▶ **DIRECTIONS FOR THIS TASK**: Retype everything in the connection upgrade text from "When a new stream" down to "for upgrading connections.", word for word.

▶ **PAGE EXCERPT**:

<<<<

When raw connections need both security and multiplexing, security is always established first, and the negotiation for stream multiplexing takes place over the encrypted channel.
Here's an example of the connection upgrade process:
First, the peers both send the multistream protocol id to establish that they'll use multistream-select to negotiate protocols for the connection upgrade.
Next, the Initiator proposes the TLS protocol for encryption, but the Responder rejects the proposal as they don't support TLS.
The Initiator then proposes the Noise protocol, which is supported by the Responder. The Listener echoes back the protocol id for Noise to indicate agreement.
At this point the Noise protocol takes over, and the peers exchange the Noise handshake to establish a secure channel. If the Noise handshake fails, the connection establishment process aborts. If successful, the peers will use the secured channel for all future communications, including the remainder of the connection upgrade process.
Once security has been established, the peers negotiate which stream multiplexer
to use. The negotiation process works in the same manner as before, with the
dialing peer proposing a multiplexer by sending its protocol id, and the
listening peer responding by either echoing back the supported id or sending
"na"
if the multiplexer is unsupported.
Once security and stream multiplexing are both established, the connection upgrade process is complete, and both peers are able to use the resulting libp2p connection to open new secure multiplexed streams.
Note: In the case where both peers initially act as initiators, e.g. during NAT hole punching, tie-breaking is done via the multistream-select simultaneous open protocol extension.
If both peers support it, it's possible to shortcut the muxer selection by moving it into the security handshake. Details are specified in [inlined-muxer-negotiation].
Once we've established a libp2p connection to another peer, new streams are multiplexed over the connection using the native facilities of the transport, or the stream multiplexer negotiated during the upgrade process if the transport lacks native multiplexing. Either peer can open a new stream to the other over an existing connection.
When a new stream is opened, a protocol is negotiated using
multistream-select
. The protocol negotiation process
for new streams is very similar to the one used for upgrading connections.

>>>>

▶ **Dataset excerpts**:
<<<<

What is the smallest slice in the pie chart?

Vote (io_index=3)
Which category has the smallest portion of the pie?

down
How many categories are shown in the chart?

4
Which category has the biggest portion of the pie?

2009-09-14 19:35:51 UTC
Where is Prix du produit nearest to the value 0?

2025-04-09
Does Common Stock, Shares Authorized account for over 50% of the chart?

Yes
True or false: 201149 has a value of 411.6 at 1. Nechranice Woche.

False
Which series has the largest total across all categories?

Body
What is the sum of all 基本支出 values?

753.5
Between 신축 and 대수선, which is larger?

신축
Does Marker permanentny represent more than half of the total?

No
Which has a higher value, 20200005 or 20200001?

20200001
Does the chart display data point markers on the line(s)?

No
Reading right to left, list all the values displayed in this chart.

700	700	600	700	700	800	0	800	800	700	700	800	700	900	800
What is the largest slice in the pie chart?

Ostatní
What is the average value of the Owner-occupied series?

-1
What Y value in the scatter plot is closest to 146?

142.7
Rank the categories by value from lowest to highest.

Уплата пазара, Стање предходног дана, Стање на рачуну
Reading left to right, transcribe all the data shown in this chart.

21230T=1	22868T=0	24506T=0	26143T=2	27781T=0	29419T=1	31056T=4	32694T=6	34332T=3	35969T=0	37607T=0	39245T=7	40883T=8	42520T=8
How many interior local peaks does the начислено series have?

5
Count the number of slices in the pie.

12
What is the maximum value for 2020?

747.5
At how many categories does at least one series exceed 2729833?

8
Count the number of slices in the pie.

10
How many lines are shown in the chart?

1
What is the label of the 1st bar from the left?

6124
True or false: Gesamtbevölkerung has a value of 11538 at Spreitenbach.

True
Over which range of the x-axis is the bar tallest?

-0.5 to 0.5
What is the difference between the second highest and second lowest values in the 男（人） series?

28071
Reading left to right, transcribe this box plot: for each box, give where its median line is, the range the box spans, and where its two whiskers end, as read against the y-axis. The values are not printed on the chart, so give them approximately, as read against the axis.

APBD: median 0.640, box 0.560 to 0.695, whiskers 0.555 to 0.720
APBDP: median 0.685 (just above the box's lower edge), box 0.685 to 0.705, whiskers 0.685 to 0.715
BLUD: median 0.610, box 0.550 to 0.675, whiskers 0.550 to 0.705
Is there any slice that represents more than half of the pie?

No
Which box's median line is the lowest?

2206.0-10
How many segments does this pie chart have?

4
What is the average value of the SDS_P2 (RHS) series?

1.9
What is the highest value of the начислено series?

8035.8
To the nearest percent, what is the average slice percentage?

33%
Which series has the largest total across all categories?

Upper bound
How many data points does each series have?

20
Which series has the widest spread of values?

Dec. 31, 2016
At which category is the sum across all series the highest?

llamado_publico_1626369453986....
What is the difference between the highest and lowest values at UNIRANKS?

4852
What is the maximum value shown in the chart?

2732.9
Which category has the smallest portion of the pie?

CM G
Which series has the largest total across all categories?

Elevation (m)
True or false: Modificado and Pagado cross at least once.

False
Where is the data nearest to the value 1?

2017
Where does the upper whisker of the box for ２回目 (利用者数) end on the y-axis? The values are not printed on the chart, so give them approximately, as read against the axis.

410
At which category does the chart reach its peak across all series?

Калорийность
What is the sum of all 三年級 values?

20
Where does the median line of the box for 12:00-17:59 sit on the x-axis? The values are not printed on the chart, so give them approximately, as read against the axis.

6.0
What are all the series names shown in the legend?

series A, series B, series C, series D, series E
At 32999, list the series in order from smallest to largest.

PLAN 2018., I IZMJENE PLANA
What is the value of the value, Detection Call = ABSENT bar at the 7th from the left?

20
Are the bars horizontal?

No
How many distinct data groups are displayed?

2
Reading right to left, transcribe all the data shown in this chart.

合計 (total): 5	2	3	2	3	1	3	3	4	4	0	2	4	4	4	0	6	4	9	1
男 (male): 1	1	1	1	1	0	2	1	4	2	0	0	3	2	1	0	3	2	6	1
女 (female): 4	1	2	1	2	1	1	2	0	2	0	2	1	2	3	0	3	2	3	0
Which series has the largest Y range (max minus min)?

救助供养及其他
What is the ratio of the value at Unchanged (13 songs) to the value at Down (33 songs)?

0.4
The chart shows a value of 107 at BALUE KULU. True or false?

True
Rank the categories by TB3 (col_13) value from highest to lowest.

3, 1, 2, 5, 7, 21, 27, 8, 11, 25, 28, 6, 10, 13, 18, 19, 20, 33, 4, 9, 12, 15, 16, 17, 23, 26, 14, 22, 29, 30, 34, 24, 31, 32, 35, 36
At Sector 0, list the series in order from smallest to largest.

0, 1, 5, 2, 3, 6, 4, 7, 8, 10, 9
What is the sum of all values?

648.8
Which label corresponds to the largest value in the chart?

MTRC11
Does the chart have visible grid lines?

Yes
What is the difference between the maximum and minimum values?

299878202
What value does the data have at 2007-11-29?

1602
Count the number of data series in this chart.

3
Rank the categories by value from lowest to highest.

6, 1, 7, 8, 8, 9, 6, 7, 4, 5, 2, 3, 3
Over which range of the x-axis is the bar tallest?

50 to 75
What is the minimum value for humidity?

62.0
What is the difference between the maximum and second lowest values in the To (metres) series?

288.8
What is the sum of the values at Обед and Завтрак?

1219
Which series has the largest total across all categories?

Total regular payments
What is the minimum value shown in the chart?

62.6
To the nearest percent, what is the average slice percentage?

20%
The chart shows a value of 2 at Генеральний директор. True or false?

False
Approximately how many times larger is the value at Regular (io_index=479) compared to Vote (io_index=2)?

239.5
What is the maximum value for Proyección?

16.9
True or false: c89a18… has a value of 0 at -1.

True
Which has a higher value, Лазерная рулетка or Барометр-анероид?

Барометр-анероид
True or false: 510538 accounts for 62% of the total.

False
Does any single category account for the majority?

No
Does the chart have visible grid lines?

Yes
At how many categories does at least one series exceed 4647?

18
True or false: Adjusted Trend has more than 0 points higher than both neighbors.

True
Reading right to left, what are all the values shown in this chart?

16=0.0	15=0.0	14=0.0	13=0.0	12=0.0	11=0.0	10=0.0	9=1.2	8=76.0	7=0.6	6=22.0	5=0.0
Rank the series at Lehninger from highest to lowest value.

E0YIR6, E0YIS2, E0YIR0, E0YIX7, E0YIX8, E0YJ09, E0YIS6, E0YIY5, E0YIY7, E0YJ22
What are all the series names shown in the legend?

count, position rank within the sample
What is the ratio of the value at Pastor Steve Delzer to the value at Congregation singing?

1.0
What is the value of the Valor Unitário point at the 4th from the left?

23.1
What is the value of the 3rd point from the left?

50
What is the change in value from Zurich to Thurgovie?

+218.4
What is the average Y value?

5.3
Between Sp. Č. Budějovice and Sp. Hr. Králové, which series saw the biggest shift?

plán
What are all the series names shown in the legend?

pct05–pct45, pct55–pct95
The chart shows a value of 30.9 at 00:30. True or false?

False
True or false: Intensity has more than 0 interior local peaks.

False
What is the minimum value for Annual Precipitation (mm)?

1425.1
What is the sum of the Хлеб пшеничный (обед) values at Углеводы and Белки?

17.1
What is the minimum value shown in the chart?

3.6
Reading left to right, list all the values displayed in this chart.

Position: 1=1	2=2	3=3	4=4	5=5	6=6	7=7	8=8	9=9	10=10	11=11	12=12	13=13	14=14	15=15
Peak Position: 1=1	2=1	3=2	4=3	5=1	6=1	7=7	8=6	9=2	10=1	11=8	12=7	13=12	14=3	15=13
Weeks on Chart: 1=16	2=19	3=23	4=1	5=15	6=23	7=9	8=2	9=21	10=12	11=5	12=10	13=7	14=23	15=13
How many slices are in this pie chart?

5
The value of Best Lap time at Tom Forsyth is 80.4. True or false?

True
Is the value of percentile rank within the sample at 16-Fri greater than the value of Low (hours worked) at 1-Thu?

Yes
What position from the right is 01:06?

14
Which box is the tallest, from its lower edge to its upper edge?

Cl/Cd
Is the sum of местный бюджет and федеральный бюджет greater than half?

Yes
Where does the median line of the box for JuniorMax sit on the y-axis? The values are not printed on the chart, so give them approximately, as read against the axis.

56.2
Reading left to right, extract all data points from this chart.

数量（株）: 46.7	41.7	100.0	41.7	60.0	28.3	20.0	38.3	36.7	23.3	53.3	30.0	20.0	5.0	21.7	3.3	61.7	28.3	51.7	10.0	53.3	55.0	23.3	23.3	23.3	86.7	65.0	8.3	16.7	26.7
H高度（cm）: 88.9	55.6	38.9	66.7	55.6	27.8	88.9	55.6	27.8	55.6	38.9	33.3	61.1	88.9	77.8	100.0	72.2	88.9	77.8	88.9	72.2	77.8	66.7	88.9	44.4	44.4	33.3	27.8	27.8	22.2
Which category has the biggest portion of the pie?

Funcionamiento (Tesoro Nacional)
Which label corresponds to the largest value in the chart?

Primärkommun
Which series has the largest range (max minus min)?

>>>>

▶ **ANSWER BELOW**:
When a new stream is opened, a protocol is negotiated using
multistream-select
. The protocol negotiation process
for new streams is very similar to the one used for upgrading connections.